PROBLEM STATEMENT. Looking at the records below, please say how many lines contain the word "that", as a bare number.

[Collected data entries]
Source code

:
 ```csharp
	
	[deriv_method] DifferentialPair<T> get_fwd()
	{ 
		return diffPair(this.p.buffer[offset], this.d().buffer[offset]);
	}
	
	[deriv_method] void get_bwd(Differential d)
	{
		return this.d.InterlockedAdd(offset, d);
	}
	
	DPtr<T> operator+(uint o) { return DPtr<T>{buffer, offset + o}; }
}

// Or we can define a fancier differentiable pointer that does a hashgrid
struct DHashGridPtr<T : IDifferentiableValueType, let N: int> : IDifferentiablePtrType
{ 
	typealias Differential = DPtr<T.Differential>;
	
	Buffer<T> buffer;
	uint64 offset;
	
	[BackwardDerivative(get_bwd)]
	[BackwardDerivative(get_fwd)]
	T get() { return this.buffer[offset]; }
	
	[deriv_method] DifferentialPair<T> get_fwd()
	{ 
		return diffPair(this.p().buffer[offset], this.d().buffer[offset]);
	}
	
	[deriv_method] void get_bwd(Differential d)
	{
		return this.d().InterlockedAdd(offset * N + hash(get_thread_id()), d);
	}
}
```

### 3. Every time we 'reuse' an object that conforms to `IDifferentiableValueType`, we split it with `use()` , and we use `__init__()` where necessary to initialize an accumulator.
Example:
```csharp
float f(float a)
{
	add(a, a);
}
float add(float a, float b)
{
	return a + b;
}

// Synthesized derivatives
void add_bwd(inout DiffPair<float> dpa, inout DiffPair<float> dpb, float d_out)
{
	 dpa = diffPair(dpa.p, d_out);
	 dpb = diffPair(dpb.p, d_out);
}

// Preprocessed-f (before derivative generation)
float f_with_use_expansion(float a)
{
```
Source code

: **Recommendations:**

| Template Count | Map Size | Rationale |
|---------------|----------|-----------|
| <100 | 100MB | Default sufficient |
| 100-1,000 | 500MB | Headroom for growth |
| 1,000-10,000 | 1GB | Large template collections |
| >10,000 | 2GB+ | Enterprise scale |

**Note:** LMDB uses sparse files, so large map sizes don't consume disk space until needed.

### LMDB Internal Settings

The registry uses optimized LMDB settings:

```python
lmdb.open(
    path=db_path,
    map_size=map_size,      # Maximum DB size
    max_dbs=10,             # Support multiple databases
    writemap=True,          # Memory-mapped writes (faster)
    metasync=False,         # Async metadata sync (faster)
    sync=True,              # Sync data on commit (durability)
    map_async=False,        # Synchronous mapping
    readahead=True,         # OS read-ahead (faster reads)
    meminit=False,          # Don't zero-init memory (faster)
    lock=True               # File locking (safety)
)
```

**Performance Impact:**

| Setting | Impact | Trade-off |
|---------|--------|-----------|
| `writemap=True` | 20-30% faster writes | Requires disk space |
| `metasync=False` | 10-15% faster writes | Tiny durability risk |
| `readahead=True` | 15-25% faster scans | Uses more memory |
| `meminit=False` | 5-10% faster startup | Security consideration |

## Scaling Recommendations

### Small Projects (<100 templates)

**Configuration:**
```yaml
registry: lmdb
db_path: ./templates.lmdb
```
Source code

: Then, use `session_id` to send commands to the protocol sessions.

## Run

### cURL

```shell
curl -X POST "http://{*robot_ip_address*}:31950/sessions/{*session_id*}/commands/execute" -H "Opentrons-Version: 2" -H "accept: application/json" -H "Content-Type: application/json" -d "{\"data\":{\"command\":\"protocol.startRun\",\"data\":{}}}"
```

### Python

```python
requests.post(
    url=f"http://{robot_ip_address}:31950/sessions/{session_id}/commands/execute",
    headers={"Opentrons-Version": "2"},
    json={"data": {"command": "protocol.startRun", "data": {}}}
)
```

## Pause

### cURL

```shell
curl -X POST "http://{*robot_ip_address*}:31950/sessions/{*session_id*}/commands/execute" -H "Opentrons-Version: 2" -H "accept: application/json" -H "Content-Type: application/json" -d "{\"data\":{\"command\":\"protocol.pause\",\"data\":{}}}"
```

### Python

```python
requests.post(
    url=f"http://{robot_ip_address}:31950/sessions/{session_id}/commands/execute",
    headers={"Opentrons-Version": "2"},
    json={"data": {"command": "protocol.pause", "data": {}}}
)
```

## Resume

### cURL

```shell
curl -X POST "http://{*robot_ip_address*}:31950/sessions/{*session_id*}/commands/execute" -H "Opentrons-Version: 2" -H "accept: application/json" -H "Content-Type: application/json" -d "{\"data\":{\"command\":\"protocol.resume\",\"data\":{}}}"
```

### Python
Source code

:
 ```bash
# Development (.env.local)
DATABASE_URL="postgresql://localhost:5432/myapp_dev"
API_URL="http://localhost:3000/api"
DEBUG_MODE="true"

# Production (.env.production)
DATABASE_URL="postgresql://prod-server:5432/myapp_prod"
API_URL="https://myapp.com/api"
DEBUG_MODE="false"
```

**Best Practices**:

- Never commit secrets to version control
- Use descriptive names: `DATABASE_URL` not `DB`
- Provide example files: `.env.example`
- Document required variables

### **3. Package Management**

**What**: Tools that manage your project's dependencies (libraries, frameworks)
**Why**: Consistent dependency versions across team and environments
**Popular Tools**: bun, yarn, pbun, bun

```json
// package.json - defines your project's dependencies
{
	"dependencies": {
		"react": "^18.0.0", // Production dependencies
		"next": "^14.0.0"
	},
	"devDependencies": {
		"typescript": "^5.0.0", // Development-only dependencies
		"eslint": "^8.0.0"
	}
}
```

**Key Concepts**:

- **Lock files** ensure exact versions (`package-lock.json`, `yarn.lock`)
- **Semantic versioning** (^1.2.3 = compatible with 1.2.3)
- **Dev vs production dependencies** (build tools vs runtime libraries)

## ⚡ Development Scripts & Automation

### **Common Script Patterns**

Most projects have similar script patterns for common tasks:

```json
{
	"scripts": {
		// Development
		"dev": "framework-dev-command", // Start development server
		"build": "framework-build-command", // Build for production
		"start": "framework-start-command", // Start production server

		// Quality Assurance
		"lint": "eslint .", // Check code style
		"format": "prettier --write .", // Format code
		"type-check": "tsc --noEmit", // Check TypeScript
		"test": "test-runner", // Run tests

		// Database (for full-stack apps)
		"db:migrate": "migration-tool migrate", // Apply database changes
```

RESULT FOR THIS EXERCISE. 3